First, it is interesting to examine how coding is similar or dissimilar to art, music, design, etc. Most GPL works don't have to face the issue, because the work is clearly dominated by code. A few little icons aren't enough to make people really think about it. The argument is significant for games, because coding is only about a third or less of the work in most cases. The arguments that RMS puts forth for the ethical rightness of free software also seem to apply to all digital media. If you take them seriously, the spirit of the GPL seems to want to say that all digital media should be free. That isn't a pragmatic battle to try and fight.

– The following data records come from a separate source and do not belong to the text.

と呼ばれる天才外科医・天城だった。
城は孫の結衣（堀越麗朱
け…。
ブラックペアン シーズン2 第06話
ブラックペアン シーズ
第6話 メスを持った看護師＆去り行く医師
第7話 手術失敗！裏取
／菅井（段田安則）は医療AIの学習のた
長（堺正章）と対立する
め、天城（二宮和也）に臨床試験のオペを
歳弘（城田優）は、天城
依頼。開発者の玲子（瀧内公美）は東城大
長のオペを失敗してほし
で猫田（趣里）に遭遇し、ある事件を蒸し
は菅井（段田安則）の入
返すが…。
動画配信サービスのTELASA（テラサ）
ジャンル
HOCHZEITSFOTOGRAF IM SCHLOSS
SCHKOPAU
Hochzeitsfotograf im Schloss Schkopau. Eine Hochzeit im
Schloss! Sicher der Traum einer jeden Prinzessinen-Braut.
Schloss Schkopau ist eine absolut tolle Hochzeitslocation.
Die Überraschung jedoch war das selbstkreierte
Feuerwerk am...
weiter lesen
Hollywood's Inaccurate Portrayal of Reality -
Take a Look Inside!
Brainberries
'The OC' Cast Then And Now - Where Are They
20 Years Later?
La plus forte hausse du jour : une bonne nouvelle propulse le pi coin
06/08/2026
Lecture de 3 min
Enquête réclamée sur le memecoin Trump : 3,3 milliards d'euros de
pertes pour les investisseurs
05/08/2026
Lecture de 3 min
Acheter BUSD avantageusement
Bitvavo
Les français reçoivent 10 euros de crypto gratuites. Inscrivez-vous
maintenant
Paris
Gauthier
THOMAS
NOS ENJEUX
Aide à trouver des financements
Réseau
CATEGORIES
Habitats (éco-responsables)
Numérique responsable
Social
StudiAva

If you just focus on the code, I think there is indeed a viable business model for a line of titles based on open source code with proprietary data. It will take either a very small company, or a very gutsy big company to take the first step. The payoff won't be until the second product.
I think open source is at its best with games (and probably most other things) in a post-alpha model. Fixing, improving, and building upon an existing core is obviously extremely fruitful in an open source model.
Going open-source from development day one with a game probably doesn't make much sense. Design by committee doesn't work particularly well, and for something with as much popular appeal as games, the signal to noise ratio would probably be very low.
I tagged along at the beginning of a from-scratch open source gaming project (OGRE), and it more or less went how I feared it would - lots of discussion, no code.
While the mod communities may not be exactly OpenSource?, I think they work very well. There is some value in having focused areas to work in, rather than just having the entire thing dumped in your lap.
I am going to be releasing the majority of the code for Q3 soon, but there will still be proprietary bits that we reserve all rights to. We make a fairly good chunk of income from technology licensing, so it would take some damn good arguments to convince everyone that giving it all away would be a good idea.
Something that is often overlooked about Id is that Kevin and Adrian together own 60% of the company. They are artists, and most definitely do not "get" free software.